U.S. Bars RBS From Managing 401(k)s in Rare Warning to BanksBy and
Labor Department rejected waiver request after guilty pleas
Similar requests are pending for Och-Ziff, Deutsche Bank
The U.S. government has prohibited Royal Bank of Scotland Group Plc from managing 401(k) plans and other retirement funds, a decision that has little impact on its business but that could send a signal to other banks and hedge funds with criminal records.
RBS was required to seek special permission from the Labor Department to continue managing certain classes of U.S. retirement and pension money after the parent company pleaded guilty to foreign-exchange collusion and a unit admitted to interest-rate manipulation. The Labor Department rejected the bank’s waiver request in an Oct. 6 letter obtained by Bloomberg, standing by a preliminary rejection it issued last year.
An RBS representative couldn’t immediately be reached for comment. The Labor Department didn’t immediately respond to requests for comment.
RBS has already exited its U.S. pension businesses as part of a restructuring. The lack of investors affected by the decision was one of the reasons the department cited in rejecting the request.
The Labor Department’s ruling represented a rare step for the government, which until now hasn’t knocked down big banks’ requests to continue certain lines of business after guilty pleas.
“When you say to a manager that it can no longer qualify for a very key exemption that could allow pension assets to be managed more easily, that has the potential to be extremely significant," said Andrew Oringer, a Dechert LLP lawyer who specializes in pension issues. “It’s of real concern generically whenever we see that there’s more of a possibility of an ultimate rejection by the Department of Labor."
Och-Ziff Capital Management Group may need Labor Department permission to maintain its pension business after a unit pleaded guilty last month in connection with bribery in Africa. Och-Ziff has $39.2 billion under management, about 1 percent of which would be subject to a Labor Department waiver decision, it has said. Jonathan Gasthalter, an Och-Ziff spokesman, declined to comment.

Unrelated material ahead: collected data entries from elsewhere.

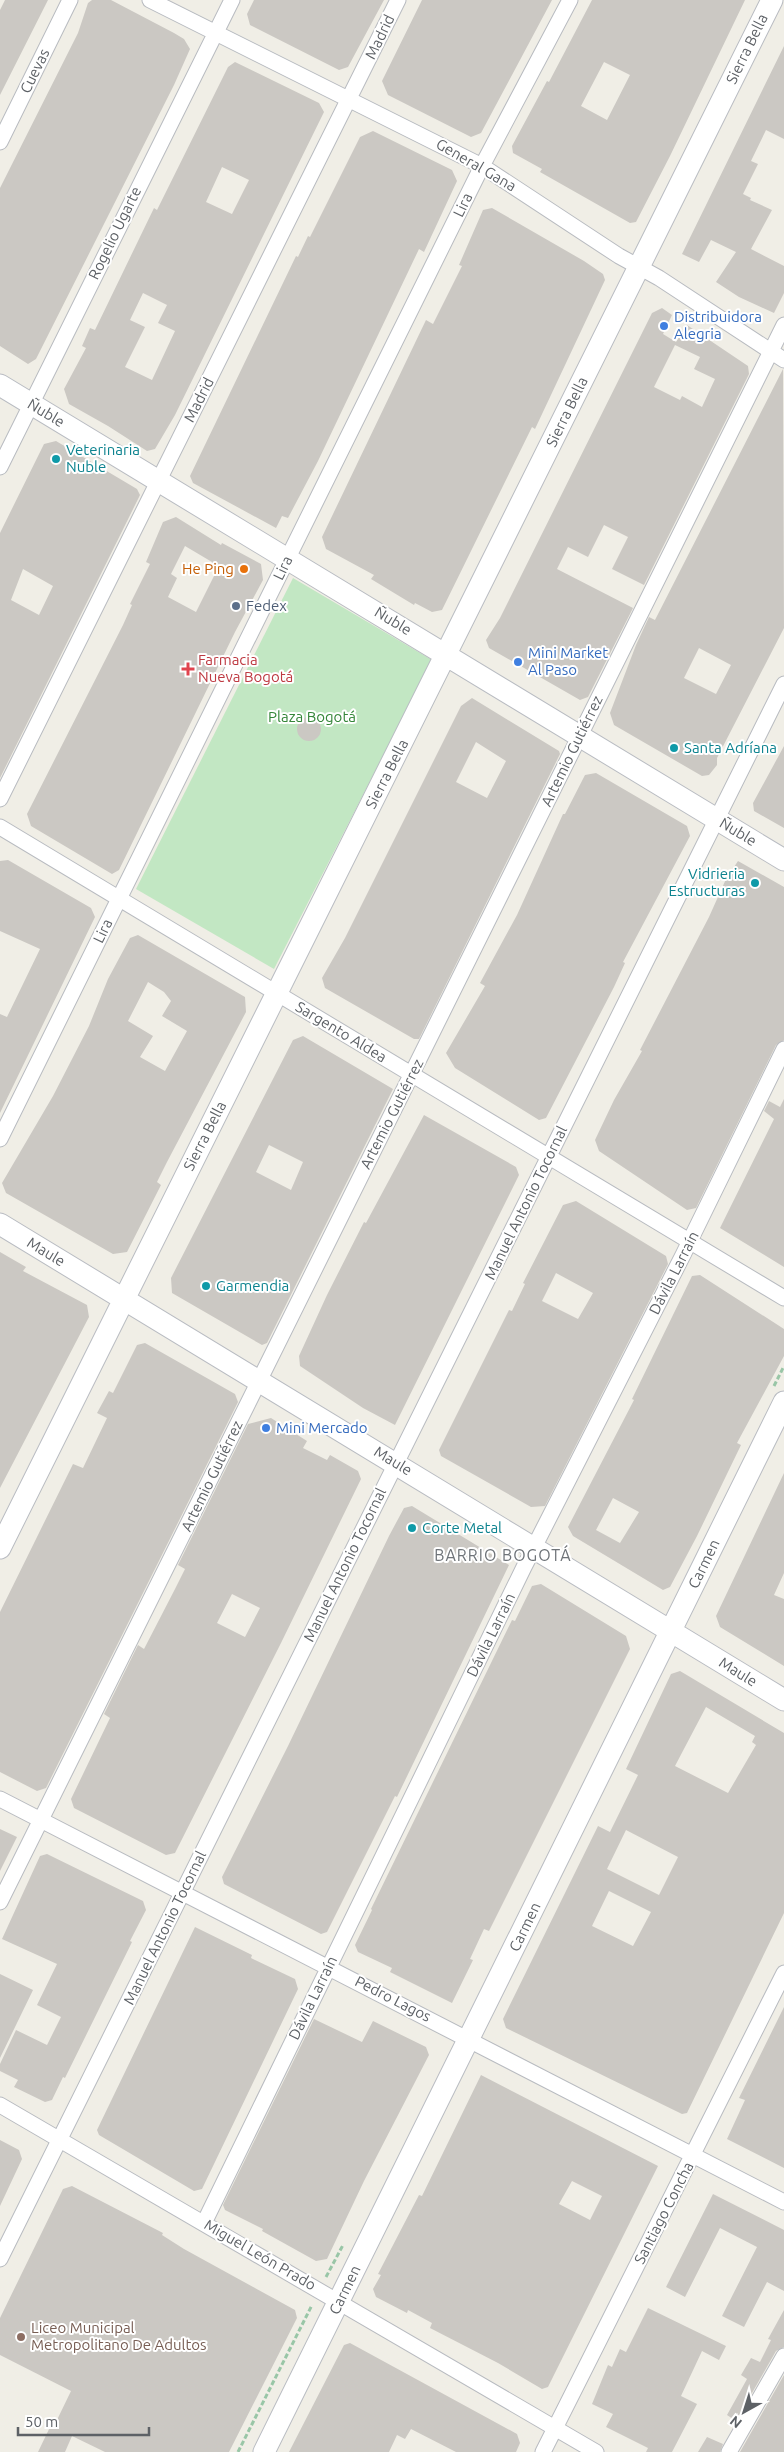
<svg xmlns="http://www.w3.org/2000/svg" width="784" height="2452" viewBox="0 0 784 2452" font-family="Ubuntu,sans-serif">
  <rect width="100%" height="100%" fill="#f0eee6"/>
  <path fill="#c2e7c3" d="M293,578L432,660L274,969L136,889Z"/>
  <path fill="#cbc8c3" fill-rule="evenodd" d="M5,0H48L0,95V10Z
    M92,0H111L174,33L184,39L190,49L174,85L36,359L28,364L0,346V188L78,33L88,3Z
    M254,0H384L348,67L339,70L250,25L247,14Z
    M422,0H552L481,133L471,137L388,95L382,81Z
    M592,0H745L670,156L636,222L630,223L540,172L542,169L513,153L512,146L547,81L549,82ZM604,62L630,75L607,120L581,106Z
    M784,46V139L766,130L751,161L758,164L743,194L751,198L750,200L772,210L751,249L784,266V293L774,313L739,297L716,282L736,252L711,240L699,262L682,254Z
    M235,62L319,103L324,112L175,415L155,449L147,451L108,426L69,404L64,389L86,348L82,346L90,328L95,330L154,208L157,210L228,67ZM222,167L249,180L232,214L206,202ZM143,293L167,305L158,323L175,331L152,380L125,367L145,327L130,320Z
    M373,131L452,170L457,181L424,252L419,249L318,461L288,518L282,516L276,528L193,483L190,476L296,256L298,257L308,236L310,237L360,137Z
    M492,208L584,261L603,274L605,280L535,429L532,427L442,610L432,612L415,603L414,605L371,579L374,575L326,549L322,537L426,320L433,324L462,266L459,265L483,210Z
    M662,308L672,315L663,334L676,342L687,325L748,366L749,374L644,585L612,569L628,537L604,525L588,557L568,547L557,569L633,608L588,697L580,700L489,648L486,640L500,618L652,313ZM675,345L700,357L694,369L715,379L702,407L682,396L680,400L654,387Z
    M783,369L784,628L717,758V765L709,775L702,776L614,725L610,713L636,645L649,617L655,620ZM699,648L731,665L716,694L684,678Z
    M56,441L137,489L140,495L0,778V533L44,444ZM23,569L53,586L39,615L11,600Z
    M176,517L221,545L222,543L261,564L263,580L235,632L119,870L112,874L31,826L27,814L123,625L132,605L130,604L150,564L146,562L163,522ZM185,546L212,562L210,567L217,570L196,612L168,597L177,578L171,574Z
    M472,698L559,751L560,754L419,1039H414L325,988L322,978L345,938L461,706ZM476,742L506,761L487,798L456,782Z
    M297 729a12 12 0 1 1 24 0a12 12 0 1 1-24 0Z
    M784,746V828L754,811L753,803Z
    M596,773L687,826L690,836L623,962L625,963L614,987L546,1118L539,1120L455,1068L446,1053L485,986L480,983L517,915L563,814H565L585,775Z
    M8,860L91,908L95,917L0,1113V1014L7,1017L40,949L0,931V861Z
    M738,861L784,887V1040L776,1045L696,1208L687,1210L599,1151L595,1140L614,1100L642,1051L640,1050L709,917L726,879Z
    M138,935L245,997L246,1012L167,1162L157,1182L161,1185L127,1252L113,1254L6,1193L2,1183L53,1096L89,1026L108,979L130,938ZM148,982L164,992L171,1001L162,1016L187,1031L165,1071L140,1057L153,1036L128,1021Z
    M303,1036L393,1089L267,1343L262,1345L172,1293L171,1278L293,1040ZM269,1145L303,1162L291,1190L256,1172Z
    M784,1099V1267L720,1228L774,1119L764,1111L769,1101L780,1107Z
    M424,1115L516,1167L519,1175L395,1425L363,1408L300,1366L299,1356L327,1295L364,1222L366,1223Z
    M576,1201L666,1256L668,1264L545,1506L531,1507L441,1456L439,1450L509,1310L512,1311L525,1284L523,1283L563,1205ZM556,1273L593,1293L578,1319L542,1301Z
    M0,1252L26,1267L23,1271L87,1305L89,1317L0,1488Z
    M700,1275L784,1329V1356L737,1443L741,1445L697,1536L670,1587L663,1590L573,1536L568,1527L634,1400L632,1399L692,1276ZM613,1498L639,1512L620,1543L596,1530Z
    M145,1343L235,1394L238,1402L46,1788L37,1791L0,1772V1612L73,1464L83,1468L107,1418L97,1413L109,1391L113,1393L137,1345Z
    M271,1418L307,1441L303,1448L327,1460L330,1455L358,1471L361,1479L281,1643L175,1853L166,1855L74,1808L71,1799L110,1718L104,1714L138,1645L144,1649L175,1589L185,1569L178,1565L248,1424ZM232,1594L260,1608L245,1637L217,1623Z
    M784,1473V1573L774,1595L784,1599V1666L720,1627L716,1616Z
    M412,1506L509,1565L397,1797L395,1796L327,1932L321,1934L224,1884L222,1877L288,1746L389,1536L404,1508Z
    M541,1584L626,1636L630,1649L489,1931L484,1929L470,1959L473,1960L452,2003L390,1972L392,1968L358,1952L355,1945L372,1910L371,1909L512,1620L515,1621L532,1586Z
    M680,1671L784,1733V1913L687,2113L682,2114L506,2028L503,2019L598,1826L610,1832L638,1775L626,1769L671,1674ZM706,1707L755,1736L752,1742L756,1745L728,1793L675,1766ZM626,1830L678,1857L659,1895L607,1869ZM609,1891L651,1912L633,1946L592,1926Z
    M0,1829L17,1837L0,1871Z
    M47,1854L143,1901L146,1910L130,1941L132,1942L65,2078L63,2077L52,2100L45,2102L14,2087L18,2080L0,2071V2064L16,2030L47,2045L61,2017L37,2005L57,1964L2,1939L40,1856Z
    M195,1927L252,1955L251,1958L295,1979L298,1989L202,2189L194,2191L99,2135L97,2130Z
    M0,1974L33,1990L0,2058Z
    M784,2007V2168L727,2139L745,2100L739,2098Z
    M314,2019L362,2042L373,2021L426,2047L429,2055L364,2181L327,2259L316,2261L262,2231L263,2229L225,2210L223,2205Z
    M481,2075L658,2166L548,2387L542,2389L498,2363L430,2328L432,2323L408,2310L407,2313L376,2297L373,2289L381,2275L378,2274L419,2195L422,2196ZM572,2181L602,2196L590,2220L559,2204Z
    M0,2140L19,2150L22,2159L0,2206Z
    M72,2186L163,2233L162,2235L184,2249L295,2310L297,2318L229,2452H105L72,2436L65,2452H38L51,2425L56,2422L71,2391L0,2355V2318L63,2189Z
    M713,2194L784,2230V2291L767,2282L744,2327L722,2316L757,2247L720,2228L685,2297L666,2287Z
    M648,2308L726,2346L719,2360L702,2351L681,2396L697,2404L672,2452H646L648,2448L606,2427L613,2414L592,2404L608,2365L612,2367L620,2349L626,2352Z
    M784,2310V2347L776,2351L736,2421L727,2415L747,2379L741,2375L751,2358L760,2362L771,2340L768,2339Z
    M350,2343L517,2434L520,2443L516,2452H456L411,2429L405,2439L397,2435L389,2452H289L344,2345Z
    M784,2375V2452H740Z
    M707,2437L723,2444L720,2452H698Z"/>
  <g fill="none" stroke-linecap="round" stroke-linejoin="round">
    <defs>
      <path id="street" d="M150,0L482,166L619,256L659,278L784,360
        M0,142L70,0
        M0,467L232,0
        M0,799L398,0
        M0,827L784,1298
        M0,1139L482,166L570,0
        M0,1799L784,2202
        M0,1902L784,325
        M0,2105L596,2452
        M204,2223L524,1567L683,1255L784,1049
        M0,2259L784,684
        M543,2452L784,1973
        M729,2452L784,2356"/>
      <path id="secondary" d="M0,385L784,860
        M0,1224L784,1700
        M0,1548L772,0
        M264,2452L784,1402"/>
    </defs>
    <use href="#street" stroke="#b8bbc0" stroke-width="17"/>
    <use href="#secondary" stroke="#b9bcc2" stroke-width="23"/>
    <path stroke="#99c6a7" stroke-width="3" stroke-dasharray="5 2.5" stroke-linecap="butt" d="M774,1386L784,1366
      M326,2277L343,2245
      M238,2452L312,2305"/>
    <use href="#street" stroke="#fff" stroke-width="15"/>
    <use href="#secondary" stroke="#fff" stroke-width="21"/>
  </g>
  <g fill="#3f7fe0" stroke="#fff" stroke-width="2">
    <circle cx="664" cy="326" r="5"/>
    <circle cx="518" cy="662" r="5"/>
    <circle cx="266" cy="1428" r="5"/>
  </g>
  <g fill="#0f9aa8" stroke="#fff" stroke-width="2">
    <circle cx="56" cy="459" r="5"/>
    <circle cx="674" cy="748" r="5"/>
    <circle cx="755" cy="883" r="5"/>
    <circle cx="206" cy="1286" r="5"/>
    <circle cx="412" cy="1528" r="5"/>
  </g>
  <circle fill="#e8710a" stroke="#fff" stroke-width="2" cx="244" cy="569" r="5"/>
  <circle fill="#5c6f8a" stroke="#fff" stroke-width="2" cx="236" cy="606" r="5"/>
  <path fill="#e0444e" stroke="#fff" stroke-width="2" d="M185.5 661.5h5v5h5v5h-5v5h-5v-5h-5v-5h5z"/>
  <circle fill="#8d6e63" stroke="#fff" stroke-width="2" cx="21" cy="2337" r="5"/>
  <g text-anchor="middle" stroke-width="4" stroke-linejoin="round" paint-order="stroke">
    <g font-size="15" fill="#5d6166" stroke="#fff">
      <text transform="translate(380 37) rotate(-64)" y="5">Madrid</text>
      <text transform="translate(747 49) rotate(-64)" y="5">Sierra Bella</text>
      <text transform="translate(35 71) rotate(-64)" y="5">Cuevas</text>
      <text transform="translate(476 165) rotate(30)" y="5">General Gana</text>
      <text transform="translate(463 205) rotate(-64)" y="5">Lira</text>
      <text transform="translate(115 233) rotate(-64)" y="5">Rogelio Ugarte</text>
      <text transform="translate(199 400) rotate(-63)" y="5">Madrid</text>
      <text transform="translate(567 412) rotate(-64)" y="5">Sierra Bella</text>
      <text transform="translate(46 413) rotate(31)" y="5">Ñuble</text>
      <text transform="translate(283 568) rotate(-64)" y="5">Lira</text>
      <text transform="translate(393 621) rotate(31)" y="5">Ñuble</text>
      <text transform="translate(572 751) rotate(-64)" y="5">Artemio Gutiérrez</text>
      <text transform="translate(387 774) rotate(-63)" y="5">Sierra Bella</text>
      <text transform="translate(738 832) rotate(31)" y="5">Ñuble</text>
      <text transform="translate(103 931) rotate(-64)" y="5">Lira</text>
      <text transform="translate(341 1032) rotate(31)" y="5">Sargento Aldea</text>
      <text transform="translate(392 1114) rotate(-63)" y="5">Artemio Gutiérrez</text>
      <text transform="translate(205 1136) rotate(-63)" y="5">Sierra Bella</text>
      <text transform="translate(526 1203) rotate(-64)" y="5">Manuel Antonio Tocornal</text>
      <text transform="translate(46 1252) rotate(31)" y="5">Maule</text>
      <text transform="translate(674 1273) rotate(-63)" y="5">Dávila Larraín</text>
      <text transform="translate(393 1461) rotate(31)" y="5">Maule</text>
      <text transform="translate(212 1476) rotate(-64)" y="5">Artemio Gutiérrez</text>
      <text transform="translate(704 1564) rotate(-64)" y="5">Carmen</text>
      <text transform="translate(345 1565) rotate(-64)" y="5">Manuel Antonio Tocornal</text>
      <text transform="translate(491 1635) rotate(-64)" y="5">Dávila Larraín</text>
      <text transform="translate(738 1672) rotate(32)" y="5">Maule</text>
      <text transform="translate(525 1927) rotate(-64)" y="5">Carmen</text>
      <text transform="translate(165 1928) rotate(-64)" y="5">Manuel Antonio Tocornal</text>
      <text transform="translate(313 1998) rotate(-64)" y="5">Dávila Larraín</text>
      <text transform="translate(393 1999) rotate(27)" y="5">Pedro Lagos</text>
      <text transform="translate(664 2213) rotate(-63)" y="5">Santiago Concha</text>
      <text transform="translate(260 2255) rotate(30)" y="5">Miguel León Prado</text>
      <text transform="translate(345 2290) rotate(-64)" y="5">Carmen</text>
    </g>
    <g font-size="15" fill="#366cbe" stroke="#fff" text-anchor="start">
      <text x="674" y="322">Distribuidora<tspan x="674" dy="17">Alegria</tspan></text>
      <text x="528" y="658">Mini Market<tspan x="528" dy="17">Al Paso</tspan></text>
      <text x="276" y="1433">Mini Mercado</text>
    </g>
    <g font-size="15" fill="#0d838f" stroke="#fff" text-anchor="start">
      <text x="66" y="455">Veterinaria<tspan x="66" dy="17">Nuble</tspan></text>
      <text x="684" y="753">Santa Adríana</text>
      <text x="745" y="879" text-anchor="end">Vidrieria<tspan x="745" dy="17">Estructuras</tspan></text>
      <text x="216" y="1291">Garmendia</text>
      <text x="422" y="1533">Corte Metal</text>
    </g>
    <g font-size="15" fill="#c56008" stroke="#fff" text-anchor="end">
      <text x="234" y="574">He Ping</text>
    </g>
    <g font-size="15" fill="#4e5e75" stroke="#fff" text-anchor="start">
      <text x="246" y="611">Fedex</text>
    </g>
    <g font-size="15" fill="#be3a42" stroke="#fff" text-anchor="start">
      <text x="198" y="665">Farmacia<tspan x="198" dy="17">Nueva Bogotá</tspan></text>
    </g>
    <g font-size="15" fill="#358639" stroke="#fff">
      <text x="312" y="722">Plaza Bogotá</text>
    </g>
    <g font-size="15" fill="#785e54" stroke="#fff" text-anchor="start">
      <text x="31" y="2333">Liceo Municipal<tspan x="31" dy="17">Metropolitano De Adultos</tspan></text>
    </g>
    <g font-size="16" letter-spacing="1" fill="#6e7378" stroke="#fff">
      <text x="503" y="1561">BARRIO BOGOTÁ</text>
    </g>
  </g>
  <g transform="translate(744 2412) rotate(219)" stroke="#ffffff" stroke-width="4" paint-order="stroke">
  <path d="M0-4L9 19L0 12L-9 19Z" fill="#5d6166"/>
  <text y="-8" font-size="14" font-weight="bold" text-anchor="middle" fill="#5d6166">N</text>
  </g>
  <path d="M18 2427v8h131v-8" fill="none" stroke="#5d6166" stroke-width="2.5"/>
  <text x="25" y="2427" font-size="15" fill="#5d6166" stroke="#ffffff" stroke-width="4" paint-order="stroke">50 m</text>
</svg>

Several other big financial firms -- including UBS Group AG, Citigroup Inc., Barclays Plc and JPMorgan Chase & Co. -- are also awaiting word on whether they will receive Labor Department permission to maintain their Qualified Professional Asset Manager, or QPAM, status. That category of pensions covers 401(k) plans and corporate pensions, among other retirement plans.
This month, the Labor Department proposed extending Deutsche Bank AG’s QPAM request to April 2017 as it considers granting a full exemption.
Representatives of the banks declined to comment or didn’t immediately respond to requests for comment.
Regulatory waivers have become politically fraught over the last two years, with lawmakers including Senator Elizabeth Warren, a Massachusetts Democrat, and Representative Maxine Waters, a California Democrat, pressing the Labor Department for tougher reviews of banks accused of crimes before clearing them to continue their pension-management businesses.
“We’re glad the Department of Labor is protecting our nation’s retirees by denying RBS the ‘stamp of approval’ QPAM status in the wake of RBS’ egregious criminal misconduct," Warren and Waters said in a joint e-mailed statement Wednesday. “We urge the department to fully utilize its disqualification authority” in pending bank cases, they added.
The U.S. Securities and Exchange Commission, which issues its own waivers for certain securities activities, isn’t inclined to use the process as an additional enforcement tool, SEC Chair Mary Jo White said last year.
It remains to be seen whether the Labor Department would take tough action against banks with significant asset management businesses, said Samuel Buell, a Duke University Law School professor.
“If doing it would require a bank to get out of a business that’s existentially important, I don’t expect them to do it” given the capital and jobs at stake, said Buell, a former federal prosecutor. “If it could be done symbolically without having that effect, I expect they’d do it to look tough.”
The Labor Department’s Oct. 6 letter faulted RBS for “the serious nature of the crimes and the numerous instances of fraudulent misconduct” leading to the convictions. But the department said it was unable to determine whether an exemption would protect U.S. retirement savers because the bank is no longer in the business of managing such money in the country.
The Scottish firm spun off its U.S. subsidiary, Citizens Financial Group Inc., in 2014 to boost capital. The Labor Department rejection pertains to all existing as well as future affiliates of the Edinburgh-based bank. The department told RBS that if there are “significant new facts or arguments," it can ask for its request to be reconsidered.